EXERCISE DETAILS >> A faithful transcript of all the lines below, with no pictures, is the goal here.

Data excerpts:
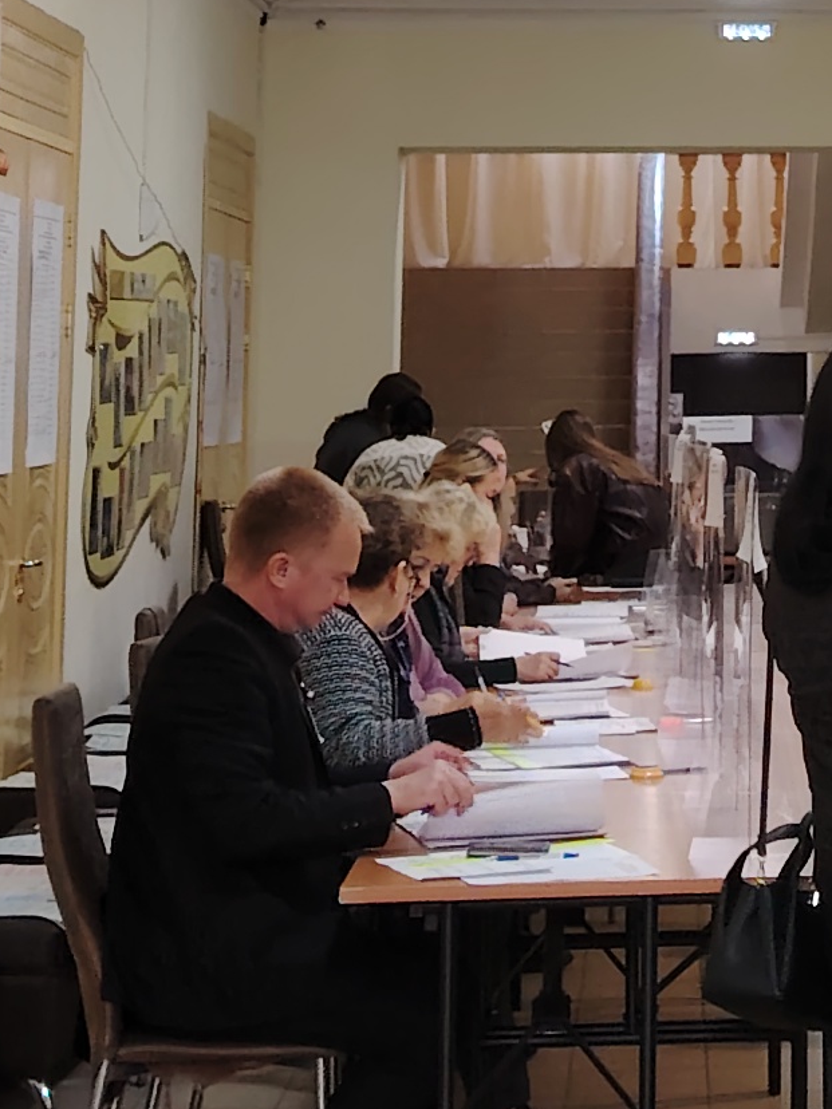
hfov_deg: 12.4
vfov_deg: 16.5
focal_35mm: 116
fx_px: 3717
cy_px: -82
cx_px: 1054
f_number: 1.75
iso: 981
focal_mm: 5.25
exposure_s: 1/50
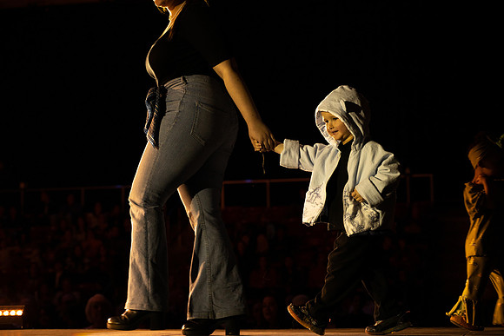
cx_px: 252
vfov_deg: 18.2
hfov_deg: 27.0
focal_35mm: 75
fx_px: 1051
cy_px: 168
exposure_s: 1/250
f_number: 4
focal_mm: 70
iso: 1000
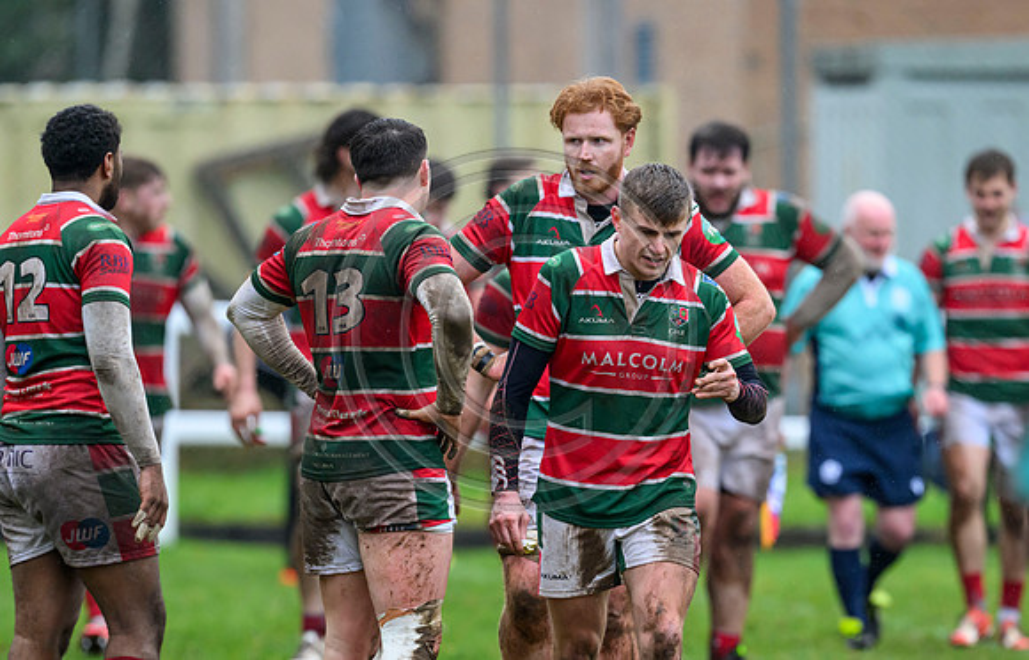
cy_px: 410
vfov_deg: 2.7
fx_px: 13977
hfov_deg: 4.2
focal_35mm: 495
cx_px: 626
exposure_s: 1/1600
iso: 3200
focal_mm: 400
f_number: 4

SOLUTION TO THE EXERCISE >>
hfov_deg: 12.4
vfov_deg: 16.5
focal_35mm: 116
fx_px: 3717
cy_px: -82
cx_px: 1054
f_number: 1.75
iso: 981
focal_mm: 5.25
exposure_s: 1/50
cx_px: 252
vfov_deg: 18.2
hfov_deg: 27.0
focal_35mm: 75
fx_px: 1051
cy_px: 168
exposure_s: 1/250
f_number: 4
focal_mm: 70
iso: 1000
cy_px: 410
vfov_deg: 2.7
fx_px: 13977
hfov_deg: 4.2
focal_35mm: 495
cx_px: 626
exposure_s: 1/1600
iso: 3200
focal_mm: 400
f_number: 4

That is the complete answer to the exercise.